[Consignes]
[A] Recopiez mot pour mot le passage du récit de la naissance à La Tremblay qui va de « samedi 15 décembre » à « près de Cholet. ».
[B] Traduisez en anglais cette phrase du récit de la naissance à La Tremblay : « La sage-femme prend à nouveau la décision de baptiser l’enfant à la maison. »
[C] Prolongez le récit de la naissance à La Tremblay à partir de l’endroit où il s’arrête.

[Extrait source]
***
« Un soir, sur un chemin familier qui m’est cher, en mettant mes pas dans les pas de ceux qui m’ont précédé sur cette terre, j’ai senti frissonner l’arbre du silence. […] Il n’y avait plus de vent, rien ne bougeait, tout était apaisé, et pourtant j’ai entendu comme un murmure. J’ai eu l’impression - la conviction ? - qu’il provenait de l’arbre dont nous sommes issus : celui de nos familles, dont les branches sont innombrables et dont les feuilles frissonnent au plus profond de nous. Autant de feuilles, autant de voix vers lesquelles il faut se pencher pour bien les entendre, leur accorder l’attention nécessaire à la perception d’un silence qui, en réalité, n’en est pas un et ne demande qu’à être écouté. Je sais aujourd’hui que ce murmure a le pouvoir de donner un sens à notre existence, de prolonger la vie de ceux auxquels nous devons la nôtre, car ils nous habitent intimement. »

- Christian Signol, Ils rêvaient des dimanches

samedi 15 décembre 2018

#RDVAncestral : La rencontre

En ce 30 janvier 1734 nous avons eu une frayeur. Louise Merlet, épouse Fortin donne naissance à son quatrième enfant. Déjà, quatre ans plus tôt, elle avait perdu un enfant : baptisé à la maison par la sage-femme ordinaire car en danger de mort, le bébé n’avait pas vécu. Il avait été enterré, sans même recevoir de prénom.

Dans une tragique répétition, l’accouchement auquel j’assiste est très difficile. La sage-femme prend à nouveau la décision de baptiser l’enfant à la maison. L’inquiétude gagne tous ceux qui se serrent dans la petite maison de La Tremblay, près de Cholet.

La sage-femme a emmailloté le nourrisson tandis que des proches s’occupent de la mère épuisée. Elle entre dans la pièce commune avec un paquet de linge dans les bras. Je m’approche : je m’aperçois avec stupeur qu’il ne s’agit pas de linge mais du bébé ! Il est si petit. Il a à peine la force de pleurer. J’ai froid tout à coup. Comme une douche glacée qui coule tout au long de mon échine. Avec mon regard et mon savoir « moderne » je sais ce qui peut arriver aux prématurés du XVIIIème siècle. Mon premier réflexe est de me dire qu’il va passer avant le point du jour. Ne sachant comment être utile, je vais machinalement remettre une bûche dans la cheminée.
***
[Données]
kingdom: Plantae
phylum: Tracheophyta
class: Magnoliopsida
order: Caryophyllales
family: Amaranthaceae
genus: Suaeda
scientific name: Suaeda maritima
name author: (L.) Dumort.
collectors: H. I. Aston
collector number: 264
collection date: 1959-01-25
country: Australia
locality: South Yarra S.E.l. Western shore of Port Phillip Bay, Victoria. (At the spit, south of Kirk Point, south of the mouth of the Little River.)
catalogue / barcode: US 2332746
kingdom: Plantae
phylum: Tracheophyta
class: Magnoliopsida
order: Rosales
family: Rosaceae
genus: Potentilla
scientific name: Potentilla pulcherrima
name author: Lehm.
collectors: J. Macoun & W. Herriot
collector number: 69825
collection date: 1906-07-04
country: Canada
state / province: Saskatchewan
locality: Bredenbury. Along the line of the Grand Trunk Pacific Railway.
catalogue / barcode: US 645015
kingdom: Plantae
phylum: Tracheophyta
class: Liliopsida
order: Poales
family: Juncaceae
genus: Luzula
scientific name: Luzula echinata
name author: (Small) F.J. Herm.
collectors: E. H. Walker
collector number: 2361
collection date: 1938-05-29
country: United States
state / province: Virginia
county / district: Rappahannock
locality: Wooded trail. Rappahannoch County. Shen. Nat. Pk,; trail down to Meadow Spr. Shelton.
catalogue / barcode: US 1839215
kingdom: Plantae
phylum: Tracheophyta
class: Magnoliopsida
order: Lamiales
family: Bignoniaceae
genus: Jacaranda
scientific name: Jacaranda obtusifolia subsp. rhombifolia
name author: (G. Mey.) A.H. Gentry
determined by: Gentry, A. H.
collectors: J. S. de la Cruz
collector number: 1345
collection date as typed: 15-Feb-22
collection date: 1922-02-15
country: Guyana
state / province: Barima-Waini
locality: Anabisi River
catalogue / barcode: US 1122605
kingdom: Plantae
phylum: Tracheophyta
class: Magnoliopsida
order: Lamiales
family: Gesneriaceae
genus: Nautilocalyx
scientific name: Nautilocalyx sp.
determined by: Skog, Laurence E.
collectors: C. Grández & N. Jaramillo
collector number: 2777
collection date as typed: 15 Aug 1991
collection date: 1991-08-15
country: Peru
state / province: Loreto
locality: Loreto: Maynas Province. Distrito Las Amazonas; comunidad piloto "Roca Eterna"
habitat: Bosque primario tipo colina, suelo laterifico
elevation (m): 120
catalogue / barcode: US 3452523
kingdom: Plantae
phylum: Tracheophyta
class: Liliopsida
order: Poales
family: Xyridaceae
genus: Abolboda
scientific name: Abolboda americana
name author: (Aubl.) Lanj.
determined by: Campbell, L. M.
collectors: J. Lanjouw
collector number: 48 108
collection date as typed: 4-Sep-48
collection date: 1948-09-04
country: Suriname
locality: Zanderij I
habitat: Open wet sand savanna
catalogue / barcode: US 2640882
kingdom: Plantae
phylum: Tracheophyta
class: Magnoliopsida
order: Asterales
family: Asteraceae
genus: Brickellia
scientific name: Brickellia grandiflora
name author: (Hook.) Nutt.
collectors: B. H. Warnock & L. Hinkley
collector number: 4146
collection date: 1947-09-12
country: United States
***
[Solutions]
[A]
samedi 15 décembre 2018

#RDVAncestral : La rencontre

En ce 30 janvier 1734 nous avons eu une frayeur. Louise Merlet, épouse Fortin donne naissance à son quatrième enfant. Déjà, quatre ans plus tôt, elle avait perdu un enfant : baptisé à la maison par la sage-femme ordinaire car en danger de mort, le bébé n’avait pas vécu. Il avait été enterré, sans même recevoir de prénom.

Dans une tragique répétition, l’accouchement auquel j’assiste est très difficile. La sage-femme prend à nouveau la décision de baptiser l’enfant à la maison. L’inquiétude gagne tous ceux qui se serrent dans la petite maison de La Tremblay, près de Cholet.

[B] Once again, the midwife makes the decision to baptize the child at home.

[C]
Mais rapidement je me rends compte que les autres personnes présentes dans l’assistance ne partage pas mon angoisse. Eux, ils sont dans l’espoir. Certains prient à voix basse. D’autres se joignent dans une communion de confiance. C’est le cas, et je le remarque maintenant, d’André et de Marguerite. André se nomme Fortin lui aussi, comme le père de l’enfant, mais je ne sais pas s’ils ont un lien de parenté. Marguerite est la nièce de la nouvelle accouchée et porte le nom de Coeffard.

Tous les deux n’ont cessé de se rapprocher aux cours des heures passées. André est toujours près de Marguerite. Prévenant, il lui a apporté un châle quand elle a eu froid, un morceau de pain quand elle a eu faim… De timides sourires de part et d’autres ont été échangés. Tout en pudeur et en discrétion.

Marguerite, la cousine du nouveau-né donc, a depuis longtemps été choisie pour être la marraine du bébé. J’ai pu parler un peu avec elle et elle se faisait une joie d’avoir été élue pour occuper ce rôle primordial dans la vie de ces hommes et de ces femmes du XVIIIème siècle. Mais va-t-elle pouvoir occuper ce rôle pendant longtemps ? Le doute est permis.

J’ai tenté d’en savoir plus sur André, intrigué par son paronyme, identique à celui de François, le nouveau père du jour : sont-ils frères ? Cousins ? Au moment où Marguerite Merlet épouse Coeffard, sœur de Louise et mère de Marguerite (vous me suivez ?), allait me répondre, nous avons été interrompues, le dénouement de la naissance étant proche. Je n’ai donc pas pu satisfaire ma curiosité.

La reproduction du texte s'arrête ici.